┌────────

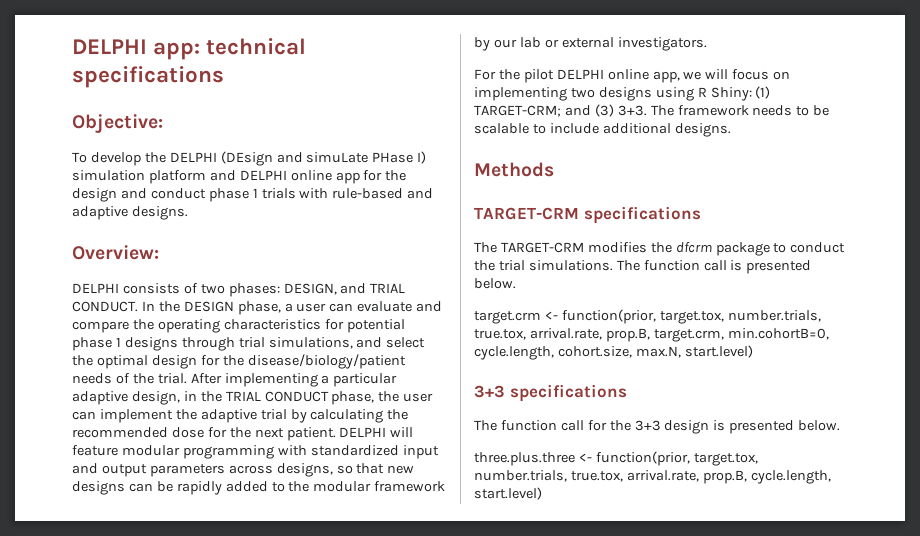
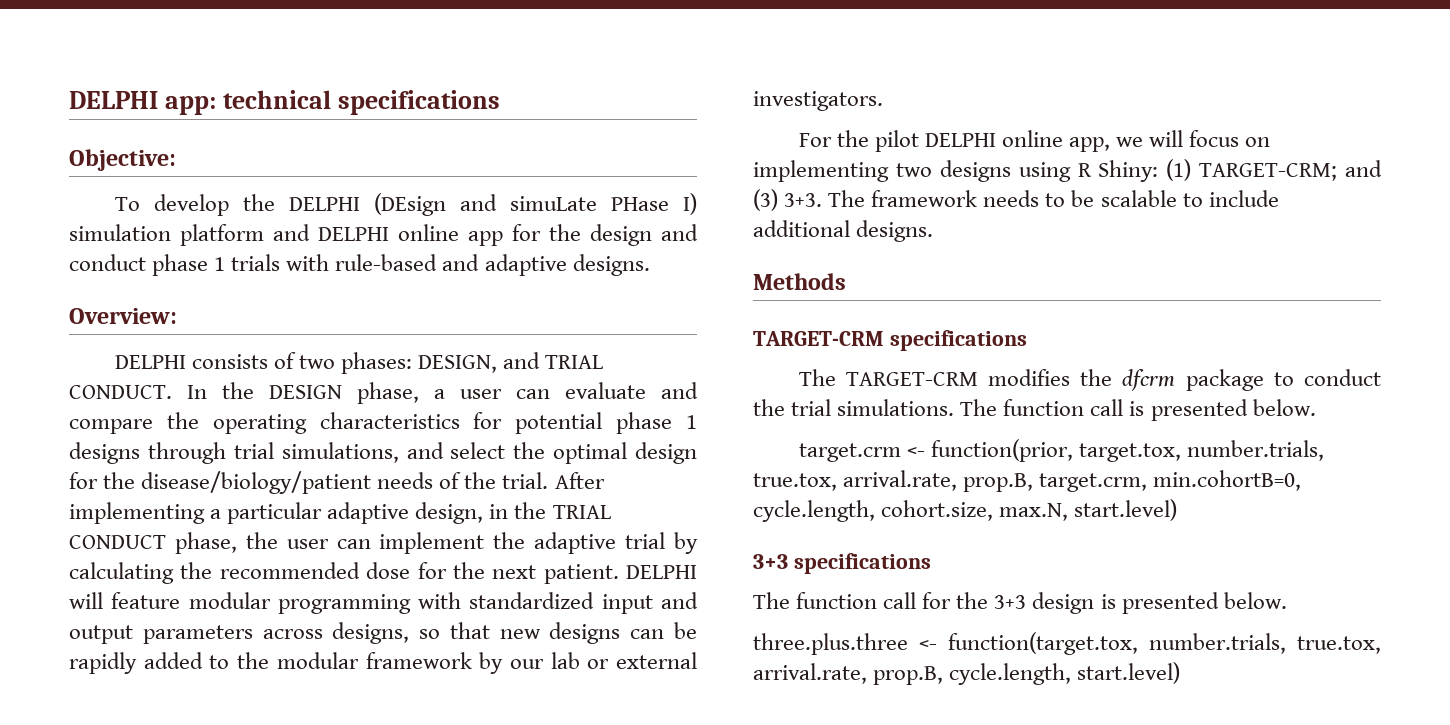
[595,451,758,466] function(prior, target.tox, -> [948,632,1138,655] function(target.tox,

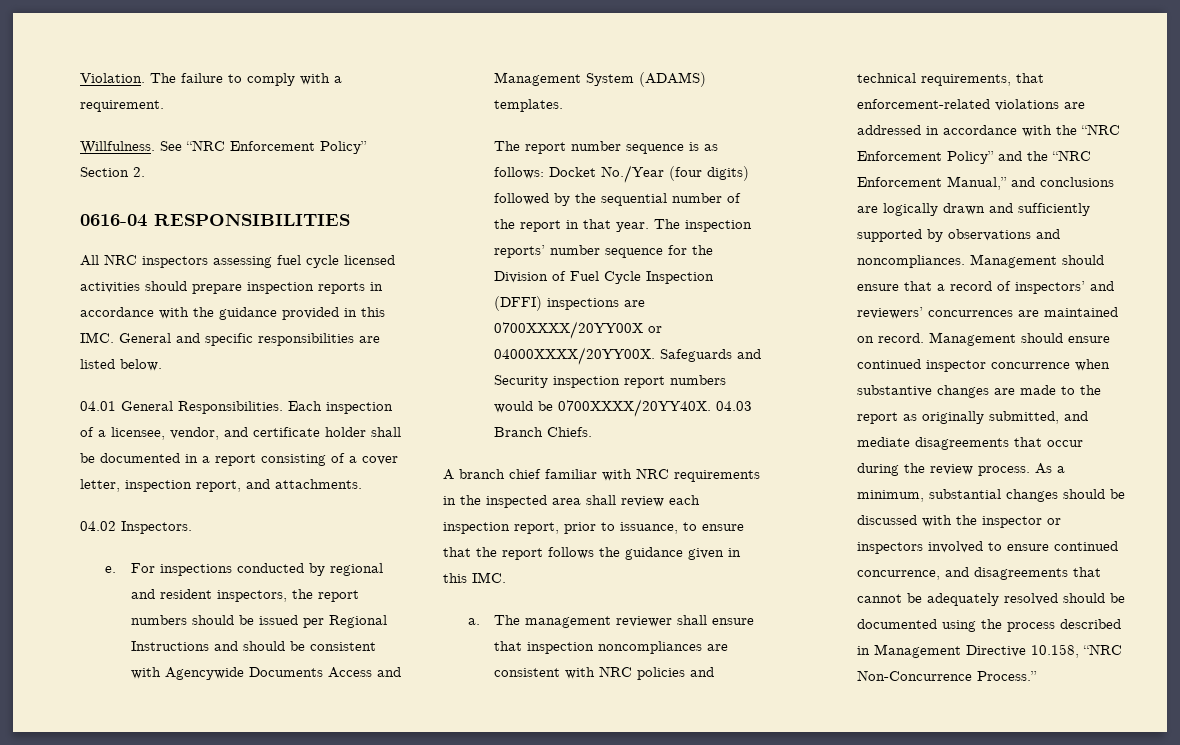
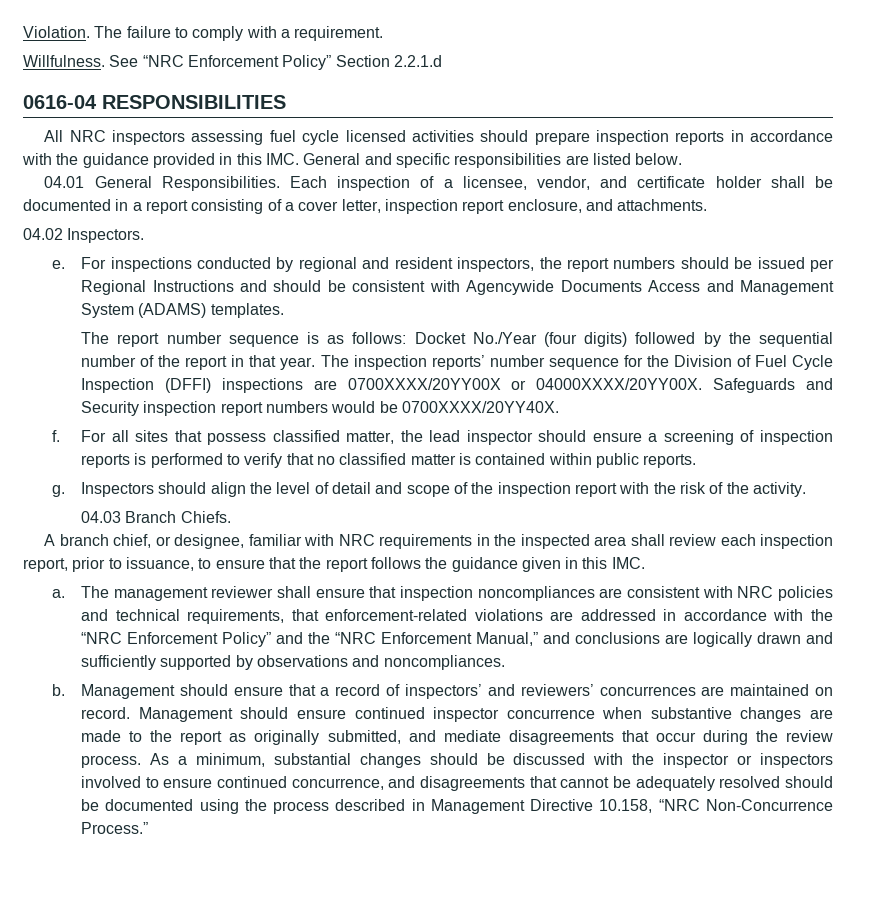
[133,167,145,177] 2. -> [393,55,442,67] 2.2.1.d
[196,480,241,492] report, -> [462,199,582,214] report enclosure,
(711, 408) none -> [52,430,834,445] [81,453,697,468] [52,482,806,497] // f. For all sites that possess classified matter, the lead inspector should ensure a screening of inspection reports is performed to verify that no classified matter is contained within public reports. // g. Inspectors should align the level of detail and scope of the inspection report with the risk of the activity. //
[509,469,541,479] chief -> [113,534,245,549] chief, or designee,
(965, 261) none -> [52,684,66,696] // b.

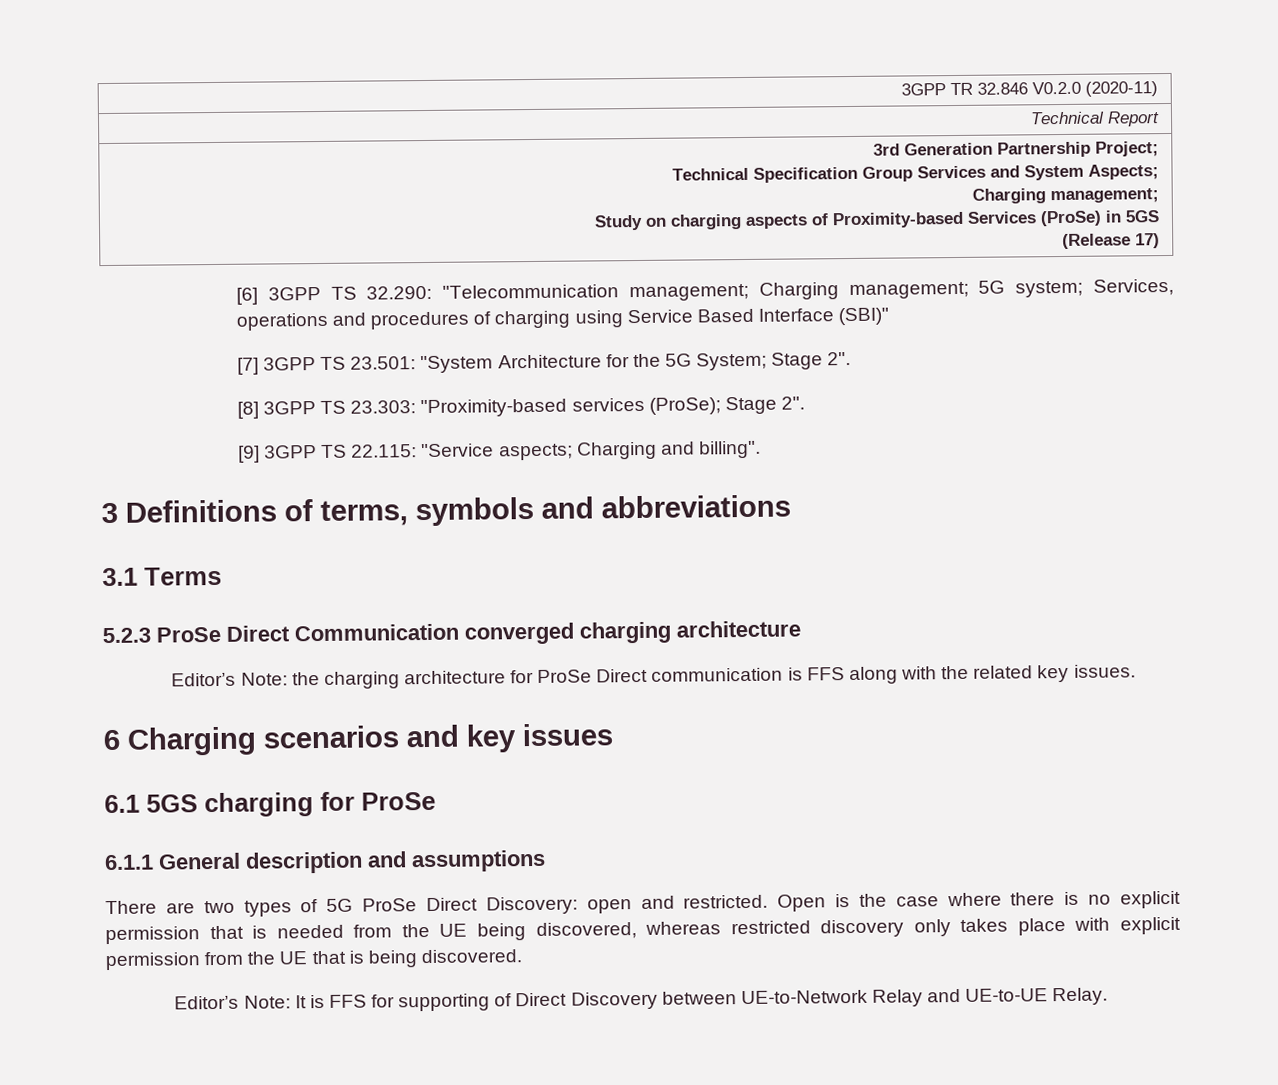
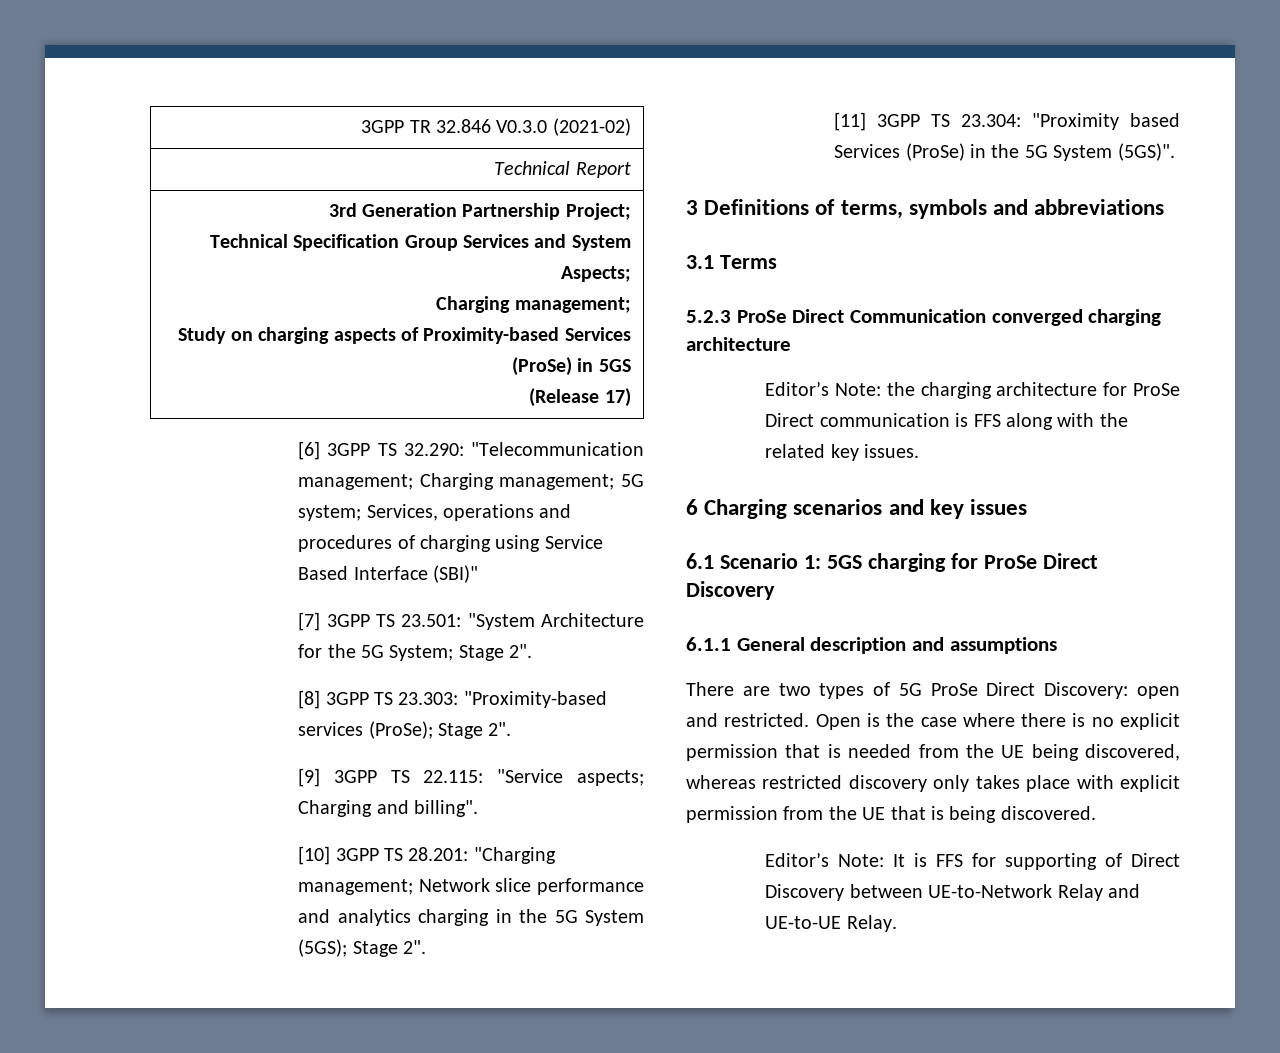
[1031,81,1158,97] V0.2.0 (2020-11) -> [496,118,631,136] V0.3.0 (2021-02)
(761, 449) none -> [298,846,556,865] [298,878,644,895] [298,909,644,926] [298,939,426,957] [834,112,1180,131] [834,143,1175,161] // [10] 3GPP TS 28.201: "Charging management; Network slice performance and analytics charging in the 5G System (5GS); Stage 2". // [11] 3GPP TS 23.304: "Proximity based Services (ProSe) in the 5G System (5GS)".
(140, 804) none -> [719,553,821,569] Scenario 1:
(436, 801) none -> [1042,553,1098,569] [686,581,775,600] Direct Discovery

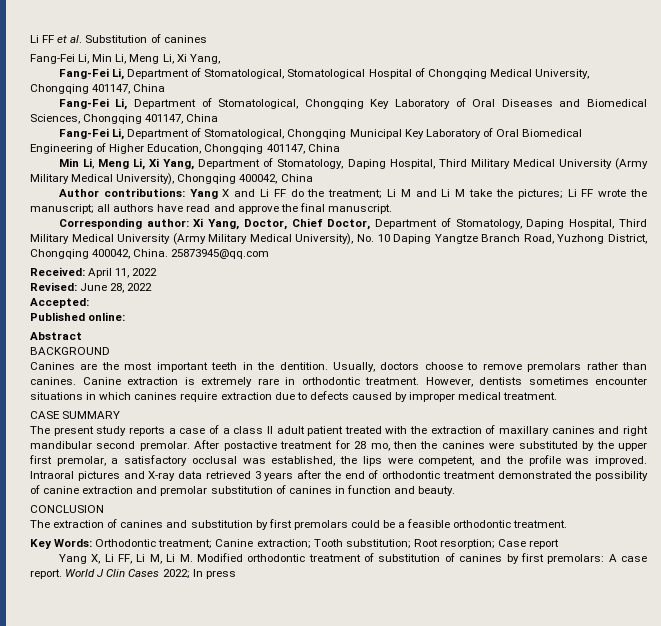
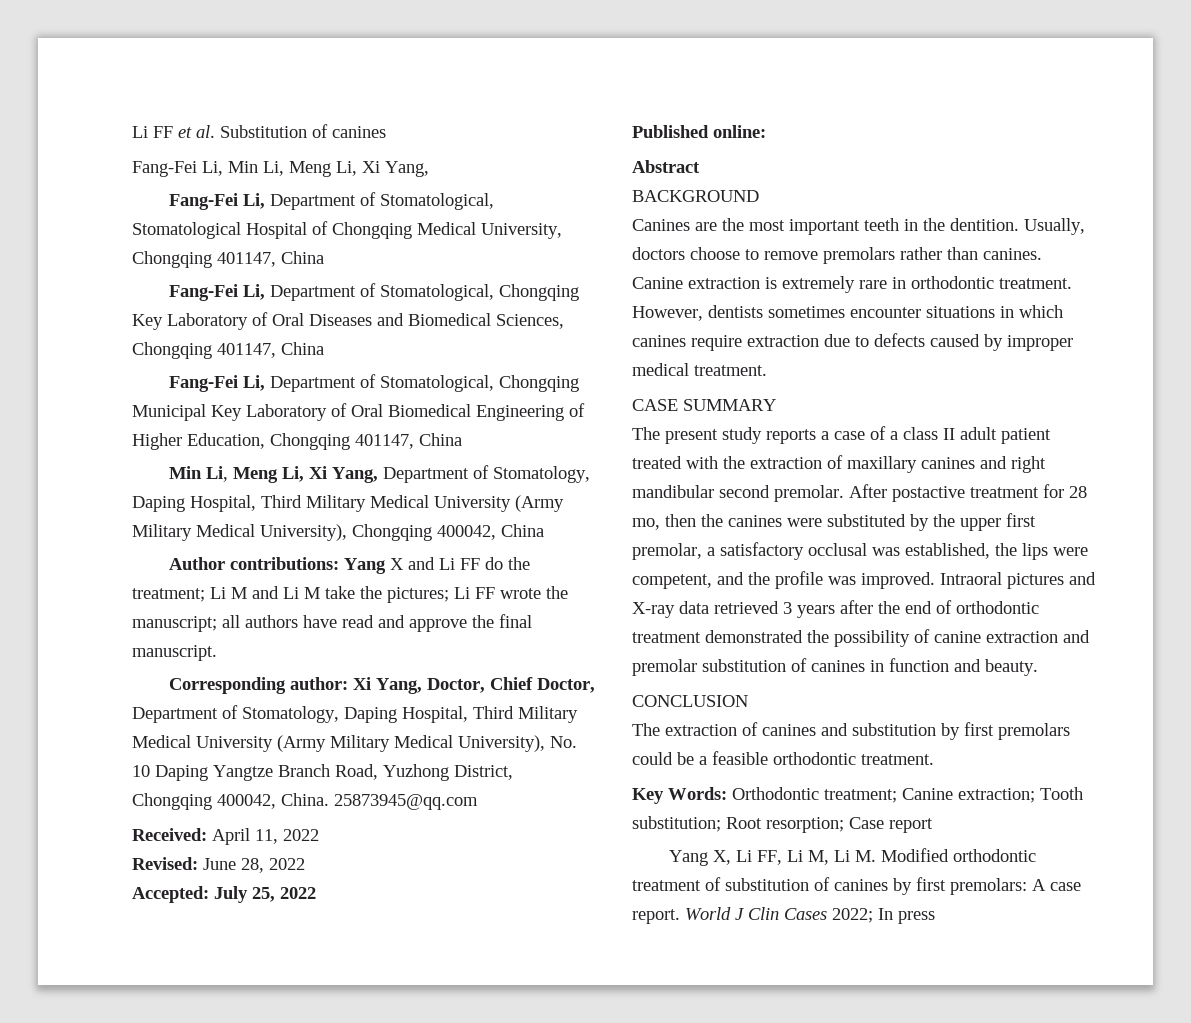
(89, 303) none -> [214,886,316,903] July 25, 2022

└────────

**Activity**: Produce the material above again in full, with identical lines and no pictures.

**Task answer**:
[595,451,758,466] function(prior, target.tox, -> [948,632,1138,655] function(target.tox,

[133,167,145,177] 2. -> [393,55,442,67] 2.2.1.d
[196,480,241,492] report, -> [462,199,582,214] report enclosure,
(711, 408) none -> [52,430,834,445] [81,453,697,468] [52,482,806,497] // f. For all sites that possess classified matter, the lead inspector should ensure a screening of inspection reports is performed to verify that no classified matter is contained within public reports. // g. Inspectors should align the level of detail and scope of the inspection report with the risk of the activity. //
[509,469,541,479] chief -> [113,534,245,549] chief, or designee,
(965, 261) none -> [52,684,66,696] // b.

[1031,81,1158,97] V0.2.0 (2020-11) -> [496,118,631,136] V0.3.0 (2021-02)
(761, 449) none -> [298,846,556,865] [298,878,644,895] [298,909,644,926] [298,939,426,957] [834,112,1180,131] [834,143,1175,161] // [10] 3GPP TS 28.201: "Charging management; Network slice performance and analytics charging in the 5G System (5GS); Stage 2". // [11] 3GPP TS 23.304: "Proximity based Services (ProSe) in the 5G System (5GS)".
(140, 804) none -> [719,553,821,569] Scenario 1:
(436, 801) none -> [1042,553,1098,569] [686,581,775,600] Direct Discovery

(89, 303) none -> [214,886,316,903] July 25, 2022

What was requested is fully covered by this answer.